View previous topic :: View next topic |
Author |
Message |
phuongnt
Joined: 25 Apr 2013 Posts: 3
|
Fast Inverse Square Root in CCS |
Posted: Thu Apr 25, 2013 9:58 pm |
|
|
Hi all,
I use the following code to compute fast inverse square root, but it doesn't seem to work, result is always 0. Please help me.
Code: |
float imu_invSqrt(float x) {
unsigned int32 i;
float tmp, y;
i = 0x5F1F1412 - (*(unsigned int32*)&x >> 1);
tmp = *(float*)&i;
y =tmp * (1.69000231f - 0.714158168f * x * tmp * tmp);
return y;
} |
|
|
|
Ttelmah
Joined: 11 Mar 2010 Posts: 19496
|
|
Posted: Fri Apr 26, 2013 12:51 am |
|
|
I'm guessing you are trying to use the Silicon Graphics function used in Quake?. If so it'll need to be re-written. Different constant, because as shown it is written to use IEEE floats.
Remember that the CCS format is not IEEE, so the constant will need to be recalculated. Note also that the constant you are trying to use, is the original one, but has been improved since, with versions that give better results.

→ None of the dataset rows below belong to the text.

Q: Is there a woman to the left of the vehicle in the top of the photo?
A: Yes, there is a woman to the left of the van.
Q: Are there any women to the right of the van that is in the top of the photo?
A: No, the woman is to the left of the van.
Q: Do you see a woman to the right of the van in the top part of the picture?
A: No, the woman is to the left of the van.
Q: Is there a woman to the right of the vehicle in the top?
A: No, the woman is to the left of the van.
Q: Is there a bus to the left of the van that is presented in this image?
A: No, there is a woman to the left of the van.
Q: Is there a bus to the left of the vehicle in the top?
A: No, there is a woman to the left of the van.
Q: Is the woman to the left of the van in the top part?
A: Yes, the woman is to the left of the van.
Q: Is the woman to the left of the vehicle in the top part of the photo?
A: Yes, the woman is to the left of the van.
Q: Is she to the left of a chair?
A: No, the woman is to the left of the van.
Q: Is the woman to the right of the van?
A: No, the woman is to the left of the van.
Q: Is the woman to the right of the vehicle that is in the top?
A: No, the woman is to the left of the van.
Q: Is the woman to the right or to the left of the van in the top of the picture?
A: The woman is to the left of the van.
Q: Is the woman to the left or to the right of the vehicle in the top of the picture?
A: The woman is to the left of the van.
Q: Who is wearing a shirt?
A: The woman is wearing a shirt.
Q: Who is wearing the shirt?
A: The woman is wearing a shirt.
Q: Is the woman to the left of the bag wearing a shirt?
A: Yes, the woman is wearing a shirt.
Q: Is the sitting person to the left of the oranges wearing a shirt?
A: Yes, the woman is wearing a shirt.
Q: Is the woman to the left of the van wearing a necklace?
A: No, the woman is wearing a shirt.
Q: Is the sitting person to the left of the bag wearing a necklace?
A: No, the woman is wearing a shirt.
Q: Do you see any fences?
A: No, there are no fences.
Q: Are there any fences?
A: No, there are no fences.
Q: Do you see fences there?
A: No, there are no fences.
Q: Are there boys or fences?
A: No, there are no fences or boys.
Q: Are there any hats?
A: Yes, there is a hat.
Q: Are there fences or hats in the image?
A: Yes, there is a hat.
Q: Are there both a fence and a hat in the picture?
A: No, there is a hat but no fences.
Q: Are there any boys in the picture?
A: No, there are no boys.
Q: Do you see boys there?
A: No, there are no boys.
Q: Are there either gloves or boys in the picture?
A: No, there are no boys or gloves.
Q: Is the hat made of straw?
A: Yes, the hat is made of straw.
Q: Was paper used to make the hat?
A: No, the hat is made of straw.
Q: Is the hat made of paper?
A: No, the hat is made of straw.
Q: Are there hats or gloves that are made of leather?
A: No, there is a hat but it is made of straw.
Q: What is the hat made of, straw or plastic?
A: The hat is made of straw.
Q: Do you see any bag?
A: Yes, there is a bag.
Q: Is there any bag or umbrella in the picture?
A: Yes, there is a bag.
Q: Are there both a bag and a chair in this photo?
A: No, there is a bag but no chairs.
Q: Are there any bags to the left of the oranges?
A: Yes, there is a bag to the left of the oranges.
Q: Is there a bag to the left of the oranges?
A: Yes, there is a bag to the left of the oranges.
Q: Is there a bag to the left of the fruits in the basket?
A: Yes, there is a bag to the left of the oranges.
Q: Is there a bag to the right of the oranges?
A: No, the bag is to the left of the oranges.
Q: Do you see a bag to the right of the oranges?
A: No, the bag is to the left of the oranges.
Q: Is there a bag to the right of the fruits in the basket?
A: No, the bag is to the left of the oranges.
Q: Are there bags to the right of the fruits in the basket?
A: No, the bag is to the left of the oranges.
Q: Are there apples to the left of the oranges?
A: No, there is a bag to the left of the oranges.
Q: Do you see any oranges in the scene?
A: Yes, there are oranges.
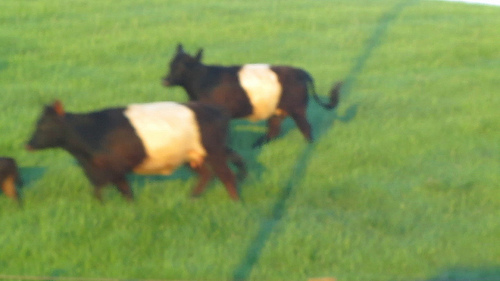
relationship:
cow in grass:
[26, 99, 248, 202] [366, 28, 482, 233]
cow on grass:
[26, 99, 248, 202] [251, 145, 491, 272]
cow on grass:
[156, 37, 344, 151] [251, 145, 491, 272]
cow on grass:
[26, 99, 248, 202] [4, 0, 497, 280]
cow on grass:
[156, 37, 344, 151] [4, 0, 497, 280]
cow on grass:
[163, 41, 344, 151] [4, 0, 497, 280]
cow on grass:
[4, 62, 458, 250] [4, 0, 497, 280]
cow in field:
[26, 99, 248, 202] [342, 16, 499, 268]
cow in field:
[26, 99, 248, 202] [2, 1, 498, 279]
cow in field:
[156, 37, 344, 151] [2, 1, 498, 279]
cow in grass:
[26, 99, 248, 202] [49, 202, 452, 272]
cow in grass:
[156, 37, 344, 151] [49, 202, 452, 272]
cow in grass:
[163, 41, 344, 151] [4, 0, 497, 280]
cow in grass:
[26, 99, 248, 202] [4, 0, 497, 280]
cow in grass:
[156, 37, 344, 151] [315, 144, 495, 264]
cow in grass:
[26, 99, 248, 202] [315, 144, 495, 264]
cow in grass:
[26, 99, 248, 202] [0, 0, 500, 281]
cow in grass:
[156, 37, 344, 151] [0, 0, 500, 281]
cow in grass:
[163, 41, 344, 151] [406, 105, 458, 159]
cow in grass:
[26, 99, 248, 202] [406, 105, 458, 159]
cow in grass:
[156, 37, 344, 151] [4, 0, 497, 280]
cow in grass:
[163, 41, 344, 151] [294, 160, 498, 280]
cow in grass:
[26, 99, 248, 202] [294, 160, 498, 280]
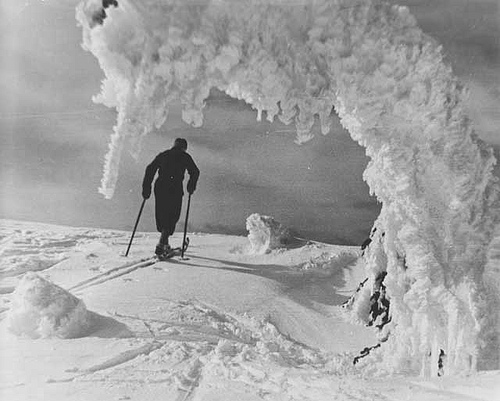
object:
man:
[142, 137, 200, 255]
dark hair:
[175, 138, 184, 149]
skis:
[154, 246, 182, 260]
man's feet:
[155, 243, 171, 255]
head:
[174, 137, 186, 151]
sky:
[0, 0, 499, 248]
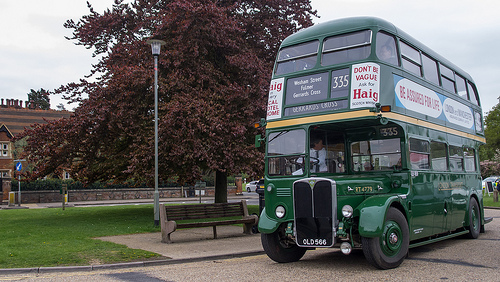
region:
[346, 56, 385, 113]
Sign for advertising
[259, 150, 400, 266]
Old truck grill and car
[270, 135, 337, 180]
driver on right side not from usa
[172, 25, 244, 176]
beautiful tree healthy and colorfull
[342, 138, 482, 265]
green buss polished up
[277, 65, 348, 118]
Buss number and location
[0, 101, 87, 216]
Home next to bus stop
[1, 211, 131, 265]
Landscaped grass on ground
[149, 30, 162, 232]
Tall light post gray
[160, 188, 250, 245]
Bench to sit on on top of sidewalk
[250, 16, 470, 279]
green passenger bus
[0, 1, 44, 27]
white clouds in blue sky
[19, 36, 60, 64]
white clouds in blue sky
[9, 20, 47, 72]
white clouds in blue sky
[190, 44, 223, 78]
brown tree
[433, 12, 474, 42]
white clouds in blue sky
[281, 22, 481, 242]
green bus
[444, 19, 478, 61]
white clouds in blue sky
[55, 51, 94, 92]
white clouds in blue sky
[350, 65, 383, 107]
red and white sign advertisement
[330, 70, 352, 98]
bus route numbers 335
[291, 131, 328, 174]
bus driver looking back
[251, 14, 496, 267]
double decker bus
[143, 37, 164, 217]
tall light pole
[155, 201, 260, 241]
wooden park bench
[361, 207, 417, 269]
rubber tire with green hub cap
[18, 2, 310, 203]
red leaf maple tree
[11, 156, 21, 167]
little blue flag with an arrow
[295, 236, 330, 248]
license plate with white lettering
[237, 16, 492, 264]
bus on a street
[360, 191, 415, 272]
tire on a bus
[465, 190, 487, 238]
tire on a bus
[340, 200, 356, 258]
lights on a bus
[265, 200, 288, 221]
light on a bus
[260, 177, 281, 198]
light on a bus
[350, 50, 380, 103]
sign on a bus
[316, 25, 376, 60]
windows on a bus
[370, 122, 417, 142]
number on a bus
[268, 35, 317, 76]
windows on a bus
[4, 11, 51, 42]
white clouds in blue sky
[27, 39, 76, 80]
white clouds in blue sky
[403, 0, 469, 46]
white clouds in blue sky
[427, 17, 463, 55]
white clouds in blue sky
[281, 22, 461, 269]
green and white passenger bus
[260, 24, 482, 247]
green and white bus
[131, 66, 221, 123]
brown tree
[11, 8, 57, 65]
white clouds against blue sky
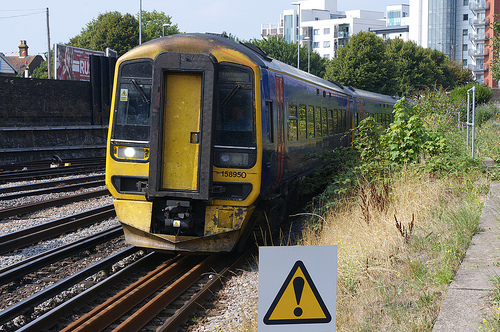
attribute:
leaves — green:
[144, 10, 172, 27]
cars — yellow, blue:
[90, 26, 402, 241]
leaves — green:
[338, 33, 466, 79]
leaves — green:
[314, 40, 476, 83]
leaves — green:
[362, 114, 484, 191]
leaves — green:
[330, 40, 436, 89]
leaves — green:
[261, 28, 435, 92]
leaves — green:
[251, 20, 341, 71]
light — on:
[120, 141, 148, 179]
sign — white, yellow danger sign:
[254, 242, 357, 329]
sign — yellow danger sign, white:
[256, 240, 344, 330]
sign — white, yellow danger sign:
[249, 238, 344, 329]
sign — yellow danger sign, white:
[249, 235, 352, 329]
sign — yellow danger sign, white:
[254, 229, 352, 329]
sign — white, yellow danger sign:
[242, 240, 342, 329]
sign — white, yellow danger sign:
[242, 245, 357, 327]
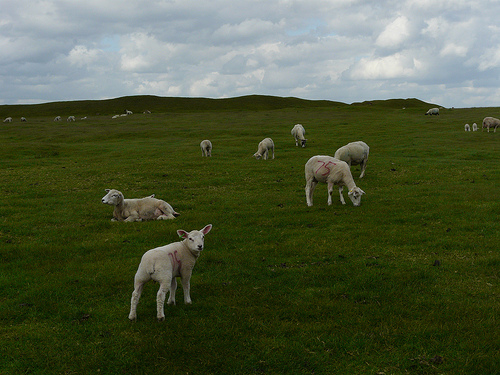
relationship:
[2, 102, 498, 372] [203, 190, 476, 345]
grass on ground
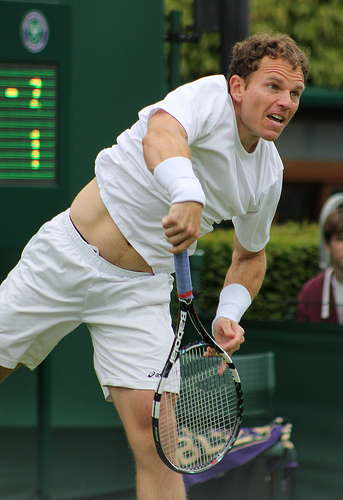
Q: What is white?
A: Shirt.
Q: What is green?
A: Sign.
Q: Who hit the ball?
A: Man.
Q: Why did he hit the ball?
A: Playing.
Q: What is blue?
A: Handle.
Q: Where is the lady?
A: To the right of the player.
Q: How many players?
A: One.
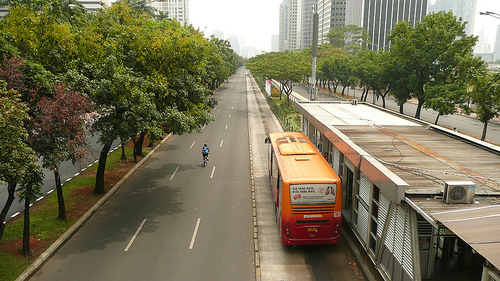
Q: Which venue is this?
A: This is a highway.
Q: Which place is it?
A: It is a highway.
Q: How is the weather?
A: It is cloudy.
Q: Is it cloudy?
A: Yes, it is cloudy.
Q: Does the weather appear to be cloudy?
A: Yes, it is cloudy.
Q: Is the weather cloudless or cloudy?
A: It is cloudy.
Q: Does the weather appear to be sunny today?
A: No, it is cloudy.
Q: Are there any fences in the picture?
A: No, there are no fences.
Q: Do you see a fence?
A: No, there are no fences.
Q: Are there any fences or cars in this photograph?
A: No, there are no fences or cars.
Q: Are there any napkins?
A: No, there are no napkins.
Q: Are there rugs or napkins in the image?
A: No, there are no napkins or rugs.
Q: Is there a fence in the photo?
A: No, there are no fences.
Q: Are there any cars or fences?
A: No, there are no fences or cars.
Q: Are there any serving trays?
A: No, there are no serving trays.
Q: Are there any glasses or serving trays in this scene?
A: No, there are no serving trays or glasses.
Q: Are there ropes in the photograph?
A: No, there are no ropes.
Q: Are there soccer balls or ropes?
A: No, there are no ropes or soccer balls.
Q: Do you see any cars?
A: No, there are no cars.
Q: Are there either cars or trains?
A: No, there are no cars or trains.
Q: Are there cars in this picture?
A: No, there are no cars.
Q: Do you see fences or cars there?
A: No, there are no cars or fences.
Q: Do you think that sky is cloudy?
A: Yes, the sky is cloudy.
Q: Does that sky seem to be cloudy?
A: Yes, the sky is cloudy.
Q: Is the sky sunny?
A: No, the sky is cloudy.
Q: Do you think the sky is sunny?
A: No, the sky is cloudy.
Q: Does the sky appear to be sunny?
A: No, the sky is cloudy.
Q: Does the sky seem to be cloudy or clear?
A: The sky is cloudy.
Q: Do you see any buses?
A: Yes, there is a bus.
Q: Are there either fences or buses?
A: Yes, there is a bus.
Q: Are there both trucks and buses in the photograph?
A: No, there is a bus but no trucks.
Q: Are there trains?
A: No, there are no trains.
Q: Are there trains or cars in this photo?
A: No, there are no trains or cars.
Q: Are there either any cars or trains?
A: No, there are no trains or cars.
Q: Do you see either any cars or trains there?
A: No, there are no trains or cars.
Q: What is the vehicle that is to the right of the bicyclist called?
A: The vehicle is a bus.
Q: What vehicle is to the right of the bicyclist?
A: The vehicle is a bus.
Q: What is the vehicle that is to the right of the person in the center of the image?
A: The vehicle is a bus.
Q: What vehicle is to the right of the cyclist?
A: The vehicle is a bus.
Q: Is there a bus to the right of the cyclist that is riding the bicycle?
A: Yes, there is a bus to the right of the bicyclist.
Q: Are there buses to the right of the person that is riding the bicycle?
A: Yes, there is a bus to the right of the bicyclist.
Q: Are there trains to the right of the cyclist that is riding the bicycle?
A: No, there is a bus to the right of the cyclist.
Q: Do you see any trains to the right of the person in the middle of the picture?
A: No, there is a bus to the right of the cyclist.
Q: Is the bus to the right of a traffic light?
A: No, the bus is to the right of a cyclist.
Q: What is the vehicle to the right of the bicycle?
A: The vehicle is a bus.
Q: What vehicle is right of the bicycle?
A: The vehicle is a bus.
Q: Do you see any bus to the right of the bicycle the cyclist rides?
A: Yes, there is a bus to the right of the bicycle.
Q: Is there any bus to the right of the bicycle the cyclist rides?
A: Yes, there is a bus to the right of the bicycle.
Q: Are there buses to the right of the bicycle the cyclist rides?
A: Yes, there is a bus to the right of the bicycle.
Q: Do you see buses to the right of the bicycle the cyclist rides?
A: Yes, there is a bus to the right of the bicycle.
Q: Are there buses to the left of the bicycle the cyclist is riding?
A: No, the bus is to the right of the bicycle.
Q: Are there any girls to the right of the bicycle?
A: No, there is a bus to the right of the bicycle.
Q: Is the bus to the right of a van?
A: No, the bus is to the right of a bicycle.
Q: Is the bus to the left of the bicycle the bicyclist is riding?
A: No, the bus is to the right of the bicycle.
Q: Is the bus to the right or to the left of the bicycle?
A: The bus is to the right of the bicycle.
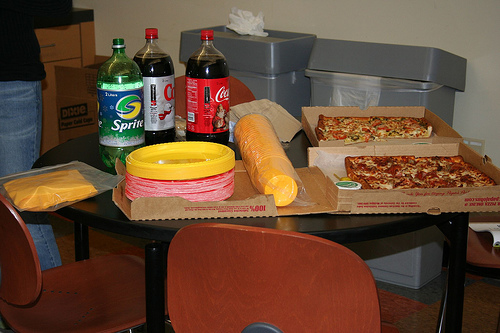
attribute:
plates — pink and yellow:
[142, 140, 259, 222]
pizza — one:
[343, 152, 495, 187]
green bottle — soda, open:
[93, 35, 147, 170]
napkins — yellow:
[18, 144, 104, 224]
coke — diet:
[185, 25, 251, 167]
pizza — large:
[335, 148, 482, 195]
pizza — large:
[315, 106, 444, 146]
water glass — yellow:
[229, 110, 304, 210]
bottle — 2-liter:
[183, 26, 235, 143]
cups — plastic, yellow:
[233, 111, 295, 218]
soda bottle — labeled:
[139, 29, 176, 138]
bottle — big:
[187, 28, 227, 138]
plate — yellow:
[114, 139, 236, 169]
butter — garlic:
[331, 170, 372, 210]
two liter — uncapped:
[96, 36, 144, 166]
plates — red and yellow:
[118, 137, 237, 209]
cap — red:
[200, 27, 215, 39]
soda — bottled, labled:
[185, 27, 229, 143]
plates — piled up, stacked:
[125, 129, 220, 199]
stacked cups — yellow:
[232, 112, 298, 205]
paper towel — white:
[474, 216, 483, 240]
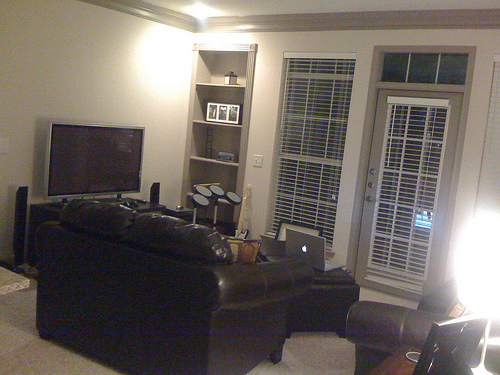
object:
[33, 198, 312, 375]
loveseat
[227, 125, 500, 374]
room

Look for Chris Lomont's paper on how to derive the constant.
Best Wishes |
|
|
Ttelmah
Joined: 11 Mar 2010 Posts: 19496
|
|
Posted: Fri Apr 26, 2013 3:20 am |
|
|
Looking at it, the trick will only work using IEEE values, since it relies on the overflow of the exponent moving into the LSb of the mantissa.
So:
Code: |
//processor defines here
#include <ieeefloat.c> //need this
typedef union {
float fp;
signed int32 i32;
} combiner;
#define APPROX 0x5F375A86 //The first approximation constant
//using the later improved constant
float invroot(float val)
{
combiner i;
float x2;
float threehalfs=1.5;
x2 = val * 0.5F;
i.i32 = f_PICtoIEEE(val);//for the trick to work we need IEEE bit order
i.fp = f_IEEEtoPIC(APPROX - ( i.i32 / 2 ));
i.fp = i.fp * ( threehalfs - ( x2 * i.fp * i.fp ) );
return i.fp;
}
void main()
{
float result;
int16 val;
setup_timer_3(T3_DISABLED | T3_DIV_BY_1);
while(TRUE)
{
for (val=100;val>0;val--)
{
result=invroot(val);
printf("%ld,%2.2f\n",val,result);
}
}
}
|
The time needed to re-organise the bytes for IEEE layout, is only a very few instructions, and I save a lot more than this by avoiding the use of relative addressing (which is very slow on the PIC), by using a union to do the conversions of types.
Works surprisingly well. Takes just over 1900 instructions in total. Nearly four times as fast as 1/sqrt(val). Same result to two DP.
Best Wishes |
|
|
phuongnt
Joined: 25 Apr 2013 Posts: 3
|
|
Posted: Thu May 02, 2013 1:24 am |
|
|
I greatly appreciate your help. |
|
|
|